(Records from a data source)
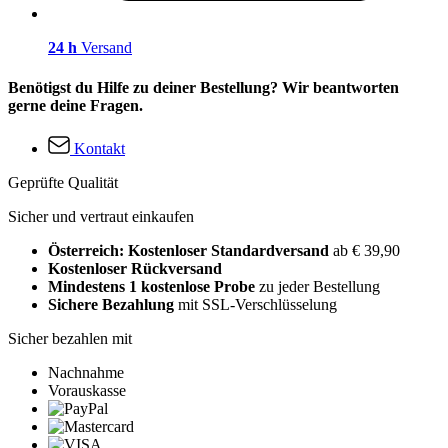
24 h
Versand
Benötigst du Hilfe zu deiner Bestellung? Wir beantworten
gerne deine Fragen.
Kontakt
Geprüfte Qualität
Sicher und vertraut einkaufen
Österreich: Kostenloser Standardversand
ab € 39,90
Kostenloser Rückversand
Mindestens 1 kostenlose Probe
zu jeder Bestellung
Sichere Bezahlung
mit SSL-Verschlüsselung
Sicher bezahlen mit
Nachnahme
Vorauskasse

* * *

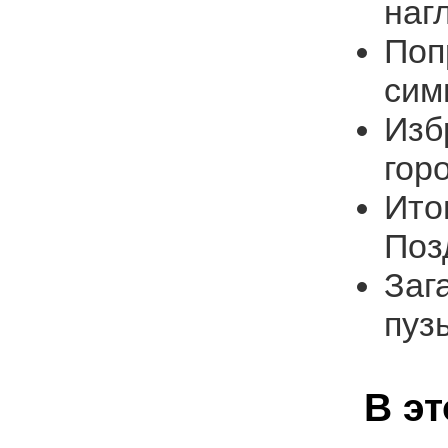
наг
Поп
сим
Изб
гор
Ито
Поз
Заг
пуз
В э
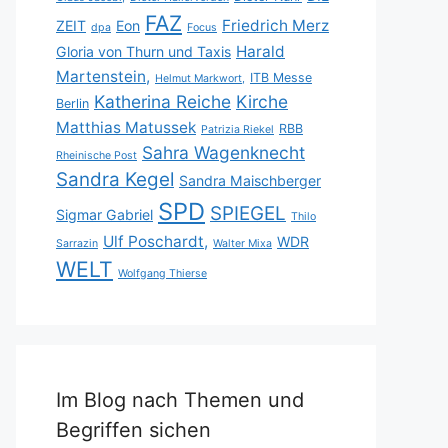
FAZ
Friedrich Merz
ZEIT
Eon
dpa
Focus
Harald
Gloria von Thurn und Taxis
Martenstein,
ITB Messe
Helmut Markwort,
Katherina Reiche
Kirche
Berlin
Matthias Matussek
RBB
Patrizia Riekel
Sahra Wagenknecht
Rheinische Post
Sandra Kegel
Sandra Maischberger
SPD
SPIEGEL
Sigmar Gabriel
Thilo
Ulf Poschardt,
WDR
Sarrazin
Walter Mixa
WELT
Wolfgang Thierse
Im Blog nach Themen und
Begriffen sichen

**Task requirements:** Reproduce each line of the records in which the string "Kostenloser" appears.

**Response to the task:**
Österreich: Kostenloser Standardversand
Kostenloser Rückversand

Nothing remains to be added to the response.